▸ **Work order**
Filter the entries below, keeping only lines with "middle".
(Task material begins)
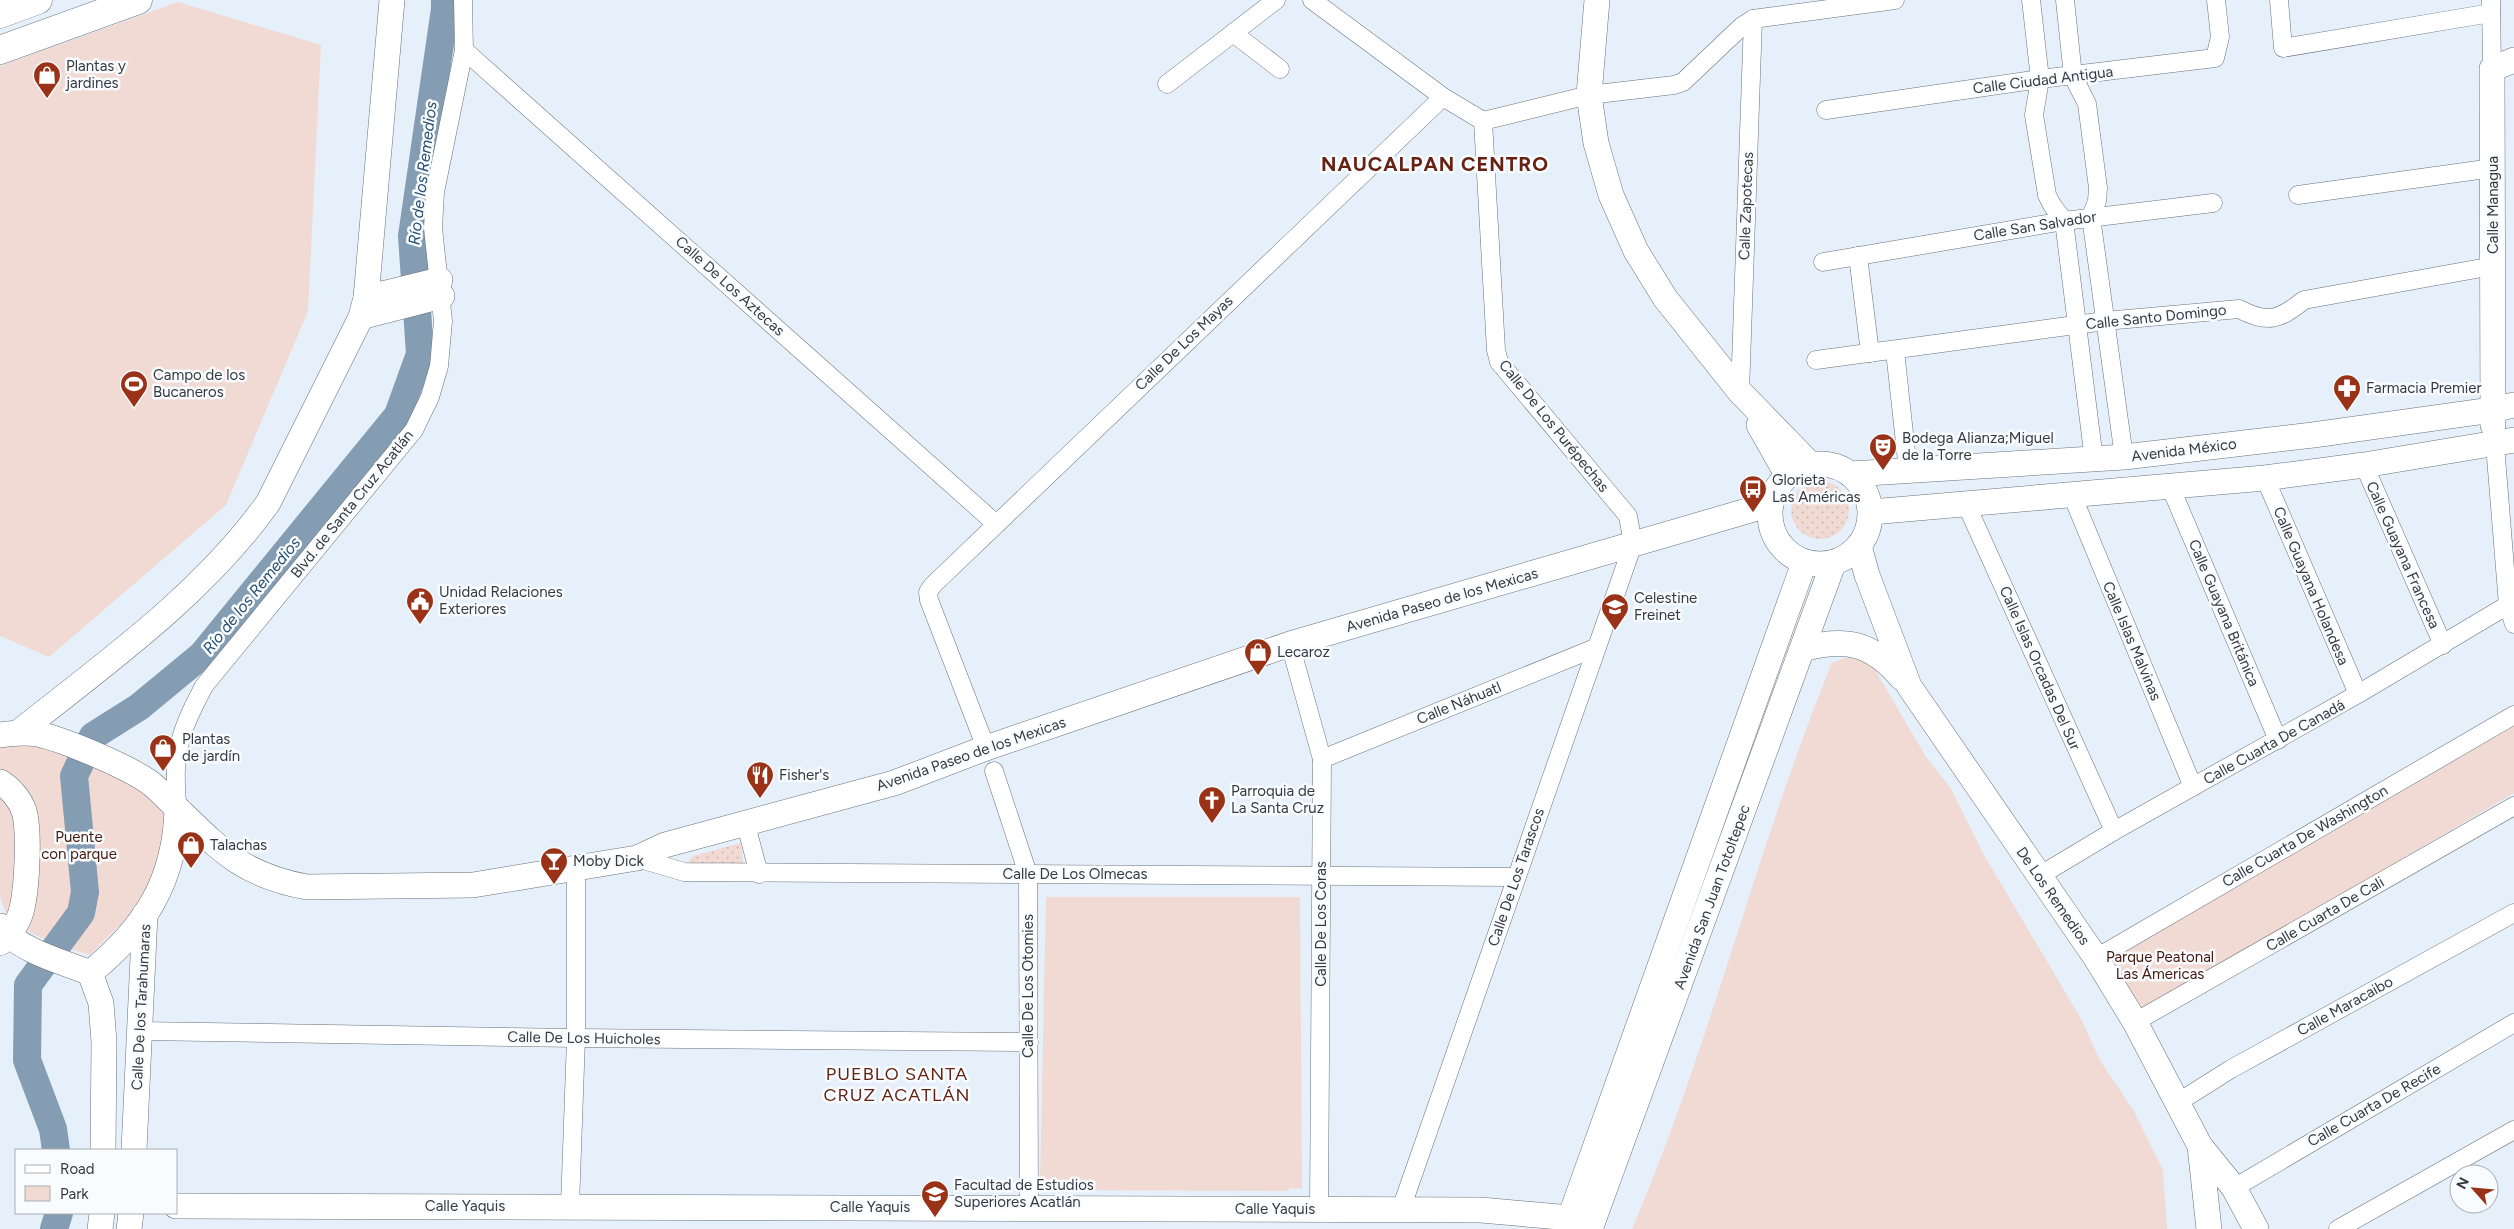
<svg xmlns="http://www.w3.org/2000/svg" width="2514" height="1229" viewBox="0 0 2514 1229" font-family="Figtree,sans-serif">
  <defs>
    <pattern id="grass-dots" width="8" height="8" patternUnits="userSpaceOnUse" patternTransform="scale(1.25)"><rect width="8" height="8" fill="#f1dad3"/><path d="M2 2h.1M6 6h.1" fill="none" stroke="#cfbcb6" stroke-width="1.8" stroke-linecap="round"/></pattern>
  </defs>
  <rect width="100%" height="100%" fill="#e5f0fa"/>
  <!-- grass -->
  <g fill="url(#grass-dots)">
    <circle cx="1820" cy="510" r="29"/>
    <polygon points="741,843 743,866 728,869 688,862 693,856"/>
  </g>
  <!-- green -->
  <g fill="#f1dad3">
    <polygon points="178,2 321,45 308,311 226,505 49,657 0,636 0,66"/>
    <path d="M1852 655 1874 668 1926 757 1950 787 1984 855 2080 1017 2101 1062 2134 1111 2163 1170 2167 1229H1632C1711 1045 1756 848 1832 663Z"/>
    <polygon points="2514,726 2514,793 2138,1014 2105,961"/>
    <path d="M42 741 147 788 169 817 151 882 129 916 90 955C61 946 28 937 7 914 4 910 2 902 0 896V745Z"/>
    <polygon points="1046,897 1300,897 1302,1189 1289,1188 1289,1191 1053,1190 1053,1181 1040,1181"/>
  </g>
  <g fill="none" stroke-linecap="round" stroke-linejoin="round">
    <!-- river -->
    <g stroke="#859db3" stroke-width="28">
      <polyline points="56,1150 53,1129 27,1060 28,985 81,913 85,892 74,776 93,736 139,707 202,655 398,415 420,354 412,236 445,9 445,0"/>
      <polyline points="54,1229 59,1213"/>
    </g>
    <!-- street casing -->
    <g stroke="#68727b" stroke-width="19">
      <g id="street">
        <polyline points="1312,0 1443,97 1483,121 1589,95 1674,85 1683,82 1742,26 1753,19 1895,0"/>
        <polyline points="2031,0 2040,79 2034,115 2047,195 2052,205 2064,221 2094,460"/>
        <polyline points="2065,0 2073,76 2087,104 2098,188 2097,201 2091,217 2124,457"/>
        <polyline points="2279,0 2283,48 2491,13"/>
        <polyline points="2491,0 2492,69"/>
        <polyline points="1233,33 1280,69"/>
        <polyline points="464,50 995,523"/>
        <polyline points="1167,84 1276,0"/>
        <polyline points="1826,110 2040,79 2215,58 2220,37 2216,0"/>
        <polyline points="2298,195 2493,168"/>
        <polyline points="1858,256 1870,353"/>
        <polyline points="1823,262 2064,221 2213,203"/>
        <polyline points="1895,351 1908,470"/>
        <path d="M1816 360 2105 321 2239 309C2268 324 2279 320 2304 300L2493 266"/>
        <polyline points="1740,392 1753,19"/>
        <polyline points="2495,445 2508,605 2514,624"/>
        <polyline points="2364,465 2443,645"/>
        <polyline points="2265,478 2358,694"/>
        <polyline points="2170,486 2278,740"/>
        <polyline points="2072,495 2193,787"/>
        <polyline points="1966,504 2114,831"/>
        <polyline points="1290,644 1322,759 1319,1209"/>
        <polyline points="986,748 929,600 928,592 933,585 1443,97"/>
        <polyline points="1322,759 1595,648"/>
        <polyline points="994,771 1028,874 1029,1208"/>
        <path d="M177 809C177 793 174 774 177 758 180 732 192 709 204 686L414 430 430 397 439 366 443 321 433 228 435 192 464 50 463 0"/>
        <polyline points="746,825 759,874"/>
        <polyline points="637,858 684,872 1516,877"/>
        <polyline points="2039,876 2114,831 2358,694 2508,605"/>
        <polyline points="2096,958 2514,715"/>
        <polyline points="2135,1022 2514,806"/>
        <polyline points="140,1031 576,1038 1029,1042"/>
        <polyline points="2177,1103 2231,1069 2514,913"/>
        <polyline points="2234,1188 2514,1023"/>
        <polyline points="570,1206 576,1038 576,867"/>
        <polyline points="1401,1209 1633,544 1628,516 1499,362 1496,350 1483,121"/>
        <polyline points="2338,1229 2514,1130"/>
      </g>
    </g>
    <!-- secondary casing -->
    <g stroke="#68727b" stroke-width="26">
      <g id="secondary">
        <polyline points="1597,0 1589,95 1596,143 1611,195 1636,251 1665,298 1740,392 1810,464"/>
        <polyline points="366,298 440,280"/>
        <polyline points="361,317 442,296"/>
        <polyline points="1759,425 1788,476"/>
        <polyline points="2493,425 2492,69 2514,60"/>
        <circle cx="1820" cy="514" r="50"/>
        <polyline points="1851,474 2124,457 2313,435 2492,410 2514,405"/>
        <polyline points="1871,512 2265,478 2364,465 2514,440"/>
        <polyline points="1859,546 1867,575 1909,686 2096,958 2135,1022 2200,1146 2209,1229"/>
        <path d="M1803 649C1846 637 1872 643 1902 678"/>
        <path d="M19 732C107 662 202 595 268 503L361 317 366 298 392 0"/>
        <path d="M0 735C13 733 25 732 38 734 65 740 126 766 149 782 160 790 170 802 180 811 223 853 246 876 307 887L473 885 637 858 665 845 894 783 986 748 1290 644 1771 504"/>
        <path d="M0 782C10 788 20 799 24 811 30 831 27 891 21 912 19 921 13 928 7 935"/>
        <path d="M0 926C21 952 61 961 90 973"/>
        <path d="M90 973C145 928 175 881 177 809"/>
        <polyline points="90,973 101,1003 104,1042 103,1150"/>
        <polyline points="2200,1146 2234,1188 2256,1229"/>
        <polyline points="134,1150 145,914"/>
        <polyline points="176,1206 1481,1210 1593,1220"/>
        <polyline points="100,1229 102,1213"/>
        <polyline points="129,1229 131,1213"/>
        <polyline points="1566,1229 1804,563"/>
        <polyline points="1590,1229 1833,564"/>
      </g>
    </g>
    <!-- primary casing -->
    <g stroke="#68727b" stroke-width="29">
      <g id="primary">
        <polyline points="0,14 38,0"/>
        <polyline points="0,50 138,0"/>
        <polyline points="0,941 7,935"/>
      </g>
    </g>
    <!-- street -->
    <use href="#street" stroke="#fff" stroke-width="18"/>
    <!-- secondary -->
    <use href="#secondary" stroke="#fff" stroke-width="25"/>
    <!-- primary -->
    <use href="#primary" stroke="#fff" stroke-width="28"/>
  </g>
  <!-- icons -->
  <defs>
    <g id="shop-pin" transform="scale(1.4375)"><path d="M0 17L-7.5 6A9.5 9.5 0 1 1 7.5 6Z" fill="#9a3217" stroke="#f9fcfe"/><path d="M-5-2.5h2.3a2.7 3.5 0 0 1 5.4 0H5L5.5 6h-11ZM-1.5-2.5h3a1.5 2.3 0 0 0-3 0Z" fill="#fff"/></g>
    <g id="stadium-pin" transform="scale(1.4375)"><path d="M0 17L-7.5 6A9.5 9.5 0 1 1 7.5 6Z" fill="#9a3217" stroke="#f9fcfe"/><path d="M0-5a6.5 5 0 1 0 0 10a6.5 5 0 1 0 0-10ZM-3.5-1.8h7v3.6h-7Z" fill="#fff"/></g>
    <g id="pharmacy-pin" transform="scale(1.4375)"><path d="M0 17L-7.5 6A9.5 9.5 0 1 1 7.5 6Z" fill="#9a3217" stroke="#f9fcfe"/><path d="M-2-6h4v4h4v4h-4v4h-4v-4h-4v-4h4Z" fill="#fff"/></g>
    <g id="theatre-pin" transform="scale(1.4375)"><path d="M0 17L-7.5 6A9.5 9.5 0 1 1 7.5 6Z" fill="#9a3217" stroke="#f9fcfe"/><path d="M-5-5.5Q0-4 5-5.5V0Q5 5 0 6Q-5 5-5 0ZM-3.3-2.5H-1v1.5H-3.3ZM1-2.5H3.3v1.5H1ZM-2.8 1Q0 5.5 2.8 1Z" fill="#fff"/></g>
    <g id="bus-pin" transform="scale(1.4375)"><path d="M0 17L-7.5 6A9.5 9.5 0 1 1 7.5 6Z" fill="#9a3217" stroke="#f9fcfe"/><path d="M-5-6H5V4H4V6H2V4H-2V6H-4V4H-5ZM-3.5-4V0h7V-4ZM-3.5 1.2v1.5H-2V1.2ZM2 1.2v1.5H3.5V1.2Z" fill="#fff"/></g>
    <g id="civic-pin" transform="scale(1.4375)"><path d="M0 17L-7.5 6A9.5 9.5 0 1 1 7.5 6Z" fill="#9a3217" stroke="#f9fcfe"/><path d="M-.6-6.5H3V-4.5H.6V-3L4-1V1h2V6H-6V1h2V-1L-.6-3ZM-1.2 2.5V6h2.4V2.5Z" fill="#fff"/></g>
    <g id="school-pin" transform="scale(1.4375)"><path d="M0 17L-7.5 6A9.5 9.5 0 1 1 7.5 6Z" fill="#9a3217" stroke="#f9fcfe"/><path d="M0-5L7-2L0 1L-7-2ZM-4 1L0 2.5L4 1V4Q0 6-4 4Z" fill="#fff"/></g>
    <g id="restaurant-pin" transform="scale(1.4375)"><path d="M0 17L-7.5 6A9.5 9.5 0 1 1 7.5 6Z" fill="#9a3217" stroke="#f9fcfe"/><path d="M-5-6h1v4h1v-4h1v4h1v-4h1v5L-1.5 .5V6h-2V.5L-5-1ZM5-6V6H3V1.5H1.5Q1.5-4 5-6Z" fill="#fff"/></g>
    <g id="church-pin" transform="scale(1.4375)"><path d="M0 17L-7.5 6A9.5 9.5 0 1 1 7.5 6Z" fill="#9a3217" stroke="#f9fcfe"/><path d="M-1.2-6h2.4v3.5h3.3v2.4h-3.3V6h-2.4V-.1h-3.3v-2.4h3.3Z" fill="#fff"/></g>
    <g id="bar-pin" transform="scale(1.4375)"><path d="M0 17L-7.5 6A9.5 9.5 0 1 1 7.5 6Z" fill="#9a3217" stroke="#f9fcfe"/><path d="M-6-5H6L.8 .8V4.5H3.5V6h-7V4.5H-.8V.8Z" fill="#fff"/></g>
    <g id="university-pin" transform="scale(1.4375)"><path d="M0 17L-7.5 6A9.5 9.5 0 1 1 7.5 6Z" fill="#9a3217" stroke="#f9fcfe"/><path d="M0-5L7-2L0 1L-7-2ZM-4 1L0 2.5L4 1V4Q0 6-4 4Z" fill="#fff"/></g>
  </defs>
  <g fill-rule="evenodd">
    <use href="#shop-pin" x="47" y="75"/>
    <use href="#stadium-pin" x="134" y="384"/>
    <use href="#pharmacy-pin" x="2347" y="388"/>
    <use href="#theatre-pin" x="1883" y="447"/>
    <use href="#bus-pin" x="1753" y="489"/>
    <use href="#civic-pin" x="420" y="601"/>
    <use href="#school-pin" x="1615" y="607"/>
    <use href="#shop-pin" x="1258" y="652"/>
    <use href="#shop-pin" x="163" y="748"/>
    <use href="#restaurant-pin" x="760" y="775"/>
    <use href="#church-pin" x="1212" y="800"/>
    <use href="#shop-pin" x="191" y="845"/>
    <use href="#bar-pin" x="554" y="861"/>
    <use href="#university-pin" x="935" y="1194"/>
  </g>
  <g text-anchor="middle" stroke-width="5" stroke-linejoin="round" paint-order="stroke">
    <!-- poi labels -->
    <g font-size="15" fill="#363a3e" stroke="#f9fcfe" text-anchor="start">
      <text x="66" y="71">Plantas y<tspan x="66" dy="17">jardines</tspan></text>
      <text x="153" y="380">Campo de los<tspan x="153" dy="17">Bucaneros</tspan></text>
      <text x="2366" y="393">Farmacia Premier</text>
      <text x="1902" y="443">Bodega Alianza;Miguel<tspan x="1902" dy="17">de la Torre</tspan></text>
      <text x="1772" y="485">Glorieta<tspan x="1772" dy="17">Las Américas</tspan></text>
      <text x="439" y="597">Unidad Relaciones<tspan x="439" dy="17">Exteriores</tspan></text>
      <text x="1634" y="603">Celestine<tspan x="1634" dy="17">Freinet</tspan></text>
      <text x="1277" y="657">Lecaroz</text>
      <text x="182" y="744">Plantas<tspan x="182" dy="17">de jardín</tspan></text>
      <text x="779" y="780">Fisher's</text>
      <text x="1231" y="796">Parroquia de<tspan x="1231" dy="17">La Santa Cruz</tspan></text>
      <text x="210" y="850">Talachas</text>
      <text x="573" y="866">Moby Dick</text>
      <text x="954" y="1190">Facultad de Estudios<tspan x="954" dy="17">Superiores Acatlán</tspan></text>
    </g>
    <!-- street labels -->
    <g font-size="15" fill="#363a3e" stroke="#f9fcfe">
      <text transform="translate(2043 80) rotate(-7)" y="5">Calle Ciudad Antigua</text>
      <text transform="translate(2493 205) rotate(-90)" y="5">Calle Managua</text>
      <text transform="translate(1746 206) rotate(-88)" y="5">Calle Zapotecas</text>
      <text transform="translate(2035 226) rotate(-9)" y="5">Calle San Salvador</text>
      <text transform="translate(730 286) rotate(42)" y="5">Calle De Los Aztecas</text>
      <text transform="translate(2156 317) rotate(-6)" y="5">Calle Santo Domingo</text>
      <text transform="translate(1184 343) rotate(-44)" y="5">Calle De Los Mayas</text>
      <text transform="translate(1554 426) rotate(51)" y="5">Calle De Los Purépechas</text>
      <text transform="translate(2184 450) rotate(-7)" y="5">Avenida México</text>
      <text transform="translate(352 504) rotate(-51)" y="5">Blvd. de Santa Cruz Acatlán</text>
      <text transform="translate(2403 555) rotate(66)" y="5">Calle Guayana Francesa</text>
      <text transform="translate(2311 586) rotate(67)" y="5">Calle Guayana Holandesa</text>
      <text transform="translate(1442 600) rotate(-16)" y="5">Avenida Paseo de los Mexicas</text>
      <text transform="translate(2224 613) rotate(67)" y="5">Calle Guayana Británica</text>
      <text transform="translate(2132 641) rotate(67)" y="5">Calle Islas Malvinas</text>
      <text transform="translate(2040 668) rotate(66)" y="5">Calle Islas Orcadas Del Sur</text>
      <text transform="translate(1459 703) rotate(-22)" y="5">Calle Náhuatl</text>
      <text transform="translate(2274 742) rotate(-29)" y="5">Calle Cuarta De Canadá</text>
      <text transform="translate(971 754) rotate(-19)" y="5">Avenida Paseo de los Mexicas</text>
      <text transform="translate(2305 836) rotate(-30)" y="5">Calle Cuarta De Washington</text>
      <text x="1075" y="879">Calle De Los Olmecas</text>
      <text transform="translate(1516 877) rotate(-71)" y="5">Calle De Los Tarascos</text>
      <text transform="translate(2053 896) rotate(55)" y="5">De Los Remedios</text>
      <text transform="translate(1712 897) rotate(-70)" y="5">Avenida San Juan Totoltepec</text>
      <text transform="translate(2325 914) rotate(-30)" y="5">Calle Cuarta De Cali</text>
      <text transform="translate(1321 924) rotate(-90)" y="5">Calle De Los Coras</text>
      <text transform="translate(1028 986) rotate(-90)" y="5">Calle De Los Otomies</text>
      <text transform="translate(2345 1006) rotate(-29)" y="5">Calle Maracaibo</text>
      <text transform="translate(141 1007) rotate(-87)" y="5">Calle De los Tarahumaras</text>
      <text transform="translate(584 1038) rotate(1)" y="5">Calle De Los Huicholes</text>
      <text transform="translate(2374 1105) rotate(-30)" y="5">Calle Cuarta De Recife</text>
      <text x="465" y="1211">Calle Yaquis</text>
      <text x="870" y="1212">Calle Yaquis</text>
      <text x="1275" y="1214">Calle Yaquis</text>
    </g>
    <!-- park labels -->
    <g font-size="15" fill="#46190e" stroke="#f9fcfe">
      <text x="79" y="842">Puente<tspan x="79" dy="17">con parque</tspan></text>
      <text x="2160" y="962">Parque Peatonal<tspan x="2160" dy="17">Las Ámericas</tspan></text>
    </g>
    <!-- water labels -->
    <g font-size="16" font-style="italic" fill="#264e70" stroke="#f9fcfe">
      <text transform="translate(422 173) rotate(-83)" y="6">Río de los Remedios</text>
      <text transform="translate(251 595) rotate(-51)" y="6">Río de los Remedios</text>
    </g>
    <!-- quarter labels -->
    <g font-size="18" letter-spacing="1" fill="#652212" stroke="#f9fcfe">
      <text x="897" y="1080">PUEBLO SANTA<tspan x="897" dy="21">CRUZ ACATLÁN</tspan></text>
    </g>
    <!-- district labels -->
    <g font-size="20" font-weight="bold" letter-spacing="1" fill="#652212" stroke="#f9fcfe">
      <text x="1435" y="171">NAUCALPAN CENTRO</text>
    </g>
  </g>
  <!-- legend -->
  <rect x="15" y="1149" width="162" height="65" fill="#f9fcfe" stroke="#abaeb1"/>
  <rect x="25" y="1165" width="25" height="8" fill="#ffffff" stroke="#abaeb1"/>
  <text x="60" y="1174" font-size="15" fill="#363a3e">Road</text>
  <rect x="25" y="1186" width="25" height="15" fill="#f1dad3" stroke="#abaeb1"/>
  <text x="60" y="1199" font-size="15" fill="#363a3e">Park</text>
  <!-- north arrow -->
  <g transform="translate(2474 1189) rotate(297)"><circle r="24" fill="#f9fcfe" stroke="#abaeb1"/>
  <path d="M0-4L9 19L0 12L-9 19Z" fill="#9a3217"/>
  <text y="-8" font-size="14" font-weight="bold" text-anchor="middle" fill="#363a3e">N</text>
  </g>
</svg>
(Task material ends)
▸ **Written response**
  <g text-anchor="middle" stroke-width="5" stroke-linejoin="round" paint-order="stroke">
  <text y="-8" font-size="14" font-weight="bold" text-anchor="middle" fill="#363a3e">N</text>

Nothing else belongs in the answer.